While the Israel-Hamas war raging since Oct. 7 has devastated swaths of Gaza, it has also hit the public finances and wider economy of the Israeli-occupied West Bank.
Israel is tightening the noose on the Palestinian Authority, which rules parts of the West Bank, by withholding tax revenues it collects on its behalf, said economist Adel Samara.
Palestinian livelihoods have also been hurt by bans on laborers crossing into Israel and by a sharp downturn in tourism in the violence-plagued territory, including a quiet Christmas season in Bethlehem.
Samara said that “technically speaking, there is no Palestinian economy under Israeli occupation — Israel has effectively annexed our economy.”
The Palestinian economy is largely governed by the 1994 Paris Protocol, which granted sole control over the territories’ borders to Israel and, with it, the right to collect import duties and value-added tax for the Palestinian Authority.
Israel has repeatedly leveraged this power to deprive the authority of much-needed revenues.

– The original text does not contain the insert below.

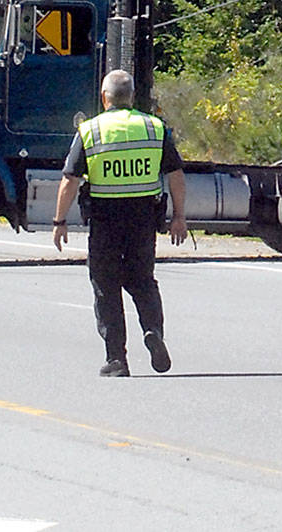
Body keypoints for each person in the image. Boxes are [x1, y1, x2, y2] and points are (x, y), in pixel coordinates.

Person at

But the Gaza war has further tightened Israel’s grip, Samara said, with the bulk of customs duties withheld since Hamas sparked the war with the Oct. 7 attack on Israel.
“Without these funds, the Palestinian Authority struggles to pay the salaries of its civil servants and its running costs,” said Taher Al-Labadi, a researcher at the French Institute for the Near East.